Rent prices got you down? Descend even lower with this new housing solution!

October has finally arrived at the University of Wisconsin-Madison, plunging the campus into a bustling season of fall fun. While the month of ghosts, goblins, and ghouls promises traditional and festive scares, October is also the time when many UW-Madison students come face-to-face with the scariest monsters of them all. : the owners.

Rental season has officially begun, sinking its greenhouses into the already limited attention span of many students. As the apartments fill up and rents go up, escape from roosts has become inaccessible to an ever-increasing number of badgers. As a result, innovative students seek to stop digging in their pockets and start digging in the dirt.

It’s true: Wisconsin Badgers are tunneling through the heart of Madison’s neighborhoods, making crawl space sleepers the hottest real estate trend of the 2023-24 rental season. This craze is still very new to the market, with names being offered such as “comfortable nooks”, “oasis under the bridge” and “health risks”. However, just like unaffordable rental prices, these excellent dorms are here to stay.

Now, that’s not to say the location is without its drawbacks. Mold, concussions, and ADA accessibility laws are all major limitations as this hot trend gains momentum. And we mean HOT, folks. Many badgers (and occasionally raccoons) have suffered heat stroke after going through an extended tunnel during the summer months. Yet safety trumps savings as students are pushed to their knees and knees for such a deadly deal.

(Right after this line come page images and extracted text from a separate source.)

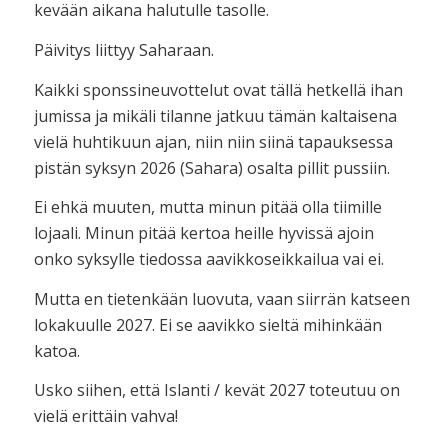
kevään aikana halutulle tasolle.
Päivitys liittyy Saharaan.
Kaikki sponssineuvottelut ovat tällä hetkellä ihan
jumissa ja mikäli tilanne jatkuu tämän kaltaisena
vielä huhtikuun ajan, niin niin siinä tapauksessa
pistän syksyn 2026 (Sahara) osalta pillit pussiin.
Ei ehkä muuten, mutta minun pitää olla tiimille
lojaali. Minun pitää kertoa heille hyvissä ajoin
onko syksylle tiedossa aavikkoseikkailua vai ei.
Mutta en tietenkään luovuta, vaan siirrän katseen
lokakuulle 2027. Ei se aavikko sieltä mihinkään
katoa.
Usko siihen, että Islanti / kevät 2027 toteutuu on
vielä erittäin vahva!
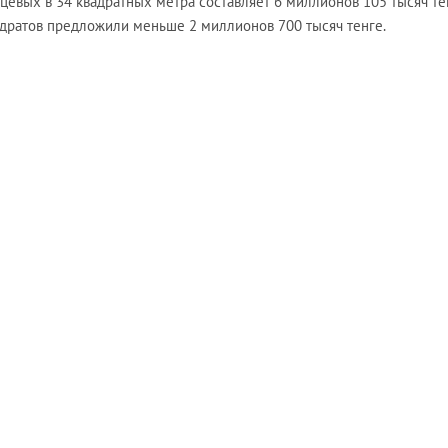
евых в 34 квадратных метра составляет 6 миллионов 105 тысяч те
дратов предложили меньше 2 миллионов 700 тысяч тенге.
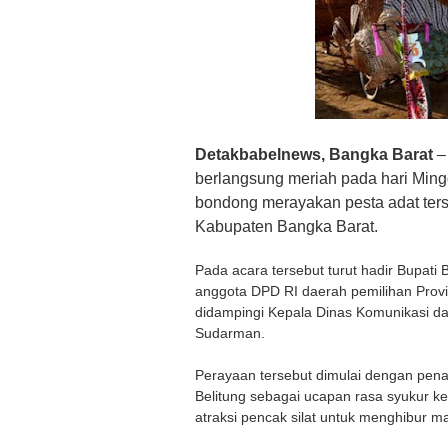
Detakbabelnews, Bangka Barat
–
berlangsung meriah pada hari Ming
bondong merayakan pesta adat ters
Kabupaten Bangka Barat.
Pada acara tersebut turut hadir Bupati
anggota DPD RI daerah pemilihan Provi
didampingi Kepala Dinas Komunikasi da
Sudarman.
Perayaan tersebut dimulai dengan pena
Belitung sebagai ucapan rasa syukur 
atraksi pencak silat untuk menghibur m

“You wouldn’t believe how many people actually went for this,” said local owner Tom Kastner. “It started with posting an ad on Craigslist to weed out some opossums, but once the job was done, the kids who did it started poking around and asking me about the amenities.”

Student testimonials of the comfortable Catacombs experience are surprisingly positive, with most openly interested in adding roommates

“As with all housing, the more people that fit in, the cheaper the split is,” said sophomore Brennan Davis. “The best way is if you’re all a spoonful. It took some getting used to, but without real walls you’ll end up needing that warmth. My housemates and I like to call each other ‘The Silverware Drawer !”

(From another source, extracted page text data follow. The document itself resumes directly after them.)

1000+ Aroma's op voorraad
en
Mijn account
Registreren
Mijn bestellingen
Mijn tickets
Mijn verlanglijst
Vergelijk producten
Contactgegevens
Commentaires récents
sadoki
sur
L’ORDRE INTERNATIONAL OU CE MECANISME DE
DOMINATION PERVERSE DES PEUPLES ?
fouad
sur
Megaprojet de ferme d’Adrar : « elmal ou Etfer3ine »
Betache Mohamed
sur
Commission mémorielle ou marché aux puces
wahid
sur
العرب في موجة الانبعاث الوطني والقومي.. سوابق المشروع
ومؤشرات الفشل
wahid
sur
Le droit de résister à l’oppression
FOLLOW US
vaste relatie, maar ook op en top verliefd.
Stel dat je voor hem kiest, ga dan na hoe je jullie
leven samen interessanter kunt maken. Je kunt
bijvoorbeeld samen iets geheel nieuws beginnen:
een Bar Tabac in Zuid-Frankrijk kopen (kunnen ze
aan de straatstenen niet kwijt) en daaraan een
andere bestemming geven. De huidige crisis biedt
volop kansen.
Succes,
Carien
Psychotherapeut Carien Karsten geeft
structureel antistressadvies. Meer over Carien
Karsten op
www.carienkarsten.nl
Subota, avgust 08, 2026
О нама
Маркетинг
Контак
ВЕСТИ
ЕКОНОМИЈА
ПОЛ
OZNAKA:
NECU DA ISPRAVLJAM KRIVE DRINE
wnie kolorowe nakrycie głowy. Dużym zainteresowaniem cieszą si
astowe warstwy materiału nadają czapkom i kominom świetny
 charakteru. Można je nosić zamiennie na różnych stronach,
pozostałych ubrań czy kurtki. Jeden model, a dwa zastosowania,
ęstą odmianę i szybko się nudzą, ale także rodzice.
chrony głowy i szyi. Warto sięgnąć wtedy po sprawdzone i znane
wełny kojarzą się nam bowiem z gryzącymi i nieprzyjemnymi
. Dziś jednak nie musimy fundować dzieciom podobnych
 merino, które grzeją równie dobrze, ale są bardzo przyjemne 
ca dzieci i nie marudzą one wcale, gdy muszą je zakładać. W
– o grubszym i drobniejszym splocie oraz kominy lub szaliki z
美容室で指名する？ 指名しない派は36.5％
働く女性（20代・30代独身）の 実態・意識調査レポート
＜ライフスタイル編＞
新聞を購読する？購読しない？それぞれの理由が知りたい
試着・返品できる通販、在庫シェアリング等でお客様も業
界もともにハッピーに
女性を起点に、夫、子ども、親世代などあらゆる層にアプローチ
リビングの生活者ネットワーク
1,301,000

Some students postulated the move as an act of academic spirit.

“Think about it,” Davis pointed out. “Where do badgers live? Burrows. What do badgers eat? Towards. What do badgers do? To win. Wake up, sheep.

Ultimately, these once wacky solutions are just symptoms of a larger problem. As long as rent prices remain out of reach, desperate students will find themselves finding increasingly uncomfortable and unconventional solutions to an uncontrolled crisis.

“Is it cramped? Yes. Is it dirty? Yes. Is it better than Sellery? Abso-fucking-lutely,” Davis pointed out.